**LISTED ENTRIES**
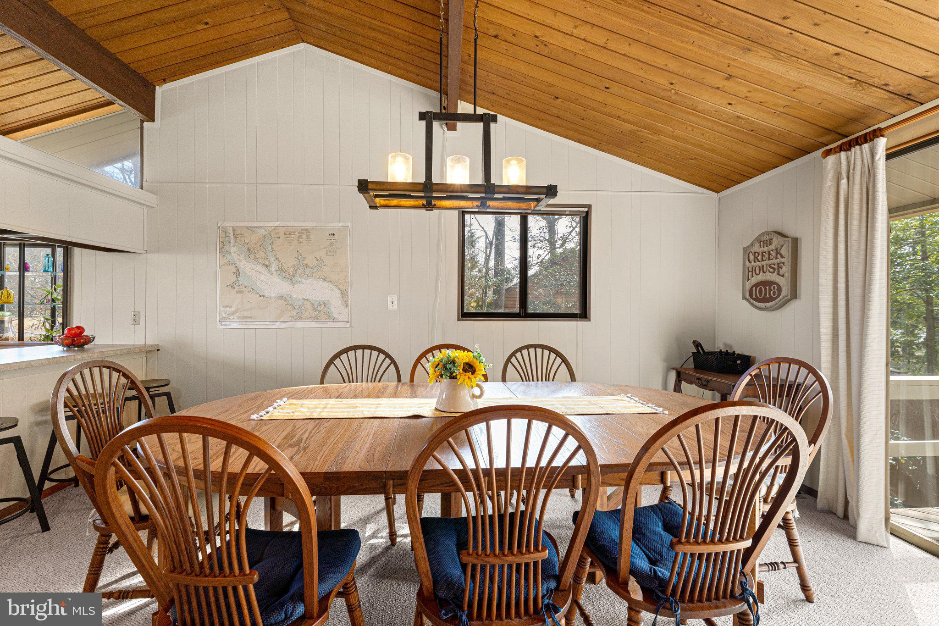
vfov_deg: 75.1
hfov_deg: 98.2
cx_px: 470
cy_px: 313
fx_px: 407
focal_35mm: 16
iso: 800
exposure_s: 1/50
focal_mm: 15.6
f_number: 8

**WRITTEN TASK**
The response should be the full material, repeated exactly, with images removed.

**RESPONSE AREA**
vfov_deg: 75.1
hfov_deg: 98.2
cx_px: 470
cy_px: 313
fx_px: 407
focal_35mm: 16
iso: 800
exposure_s: 1/50
focal_mm: 15.6
f_number: 8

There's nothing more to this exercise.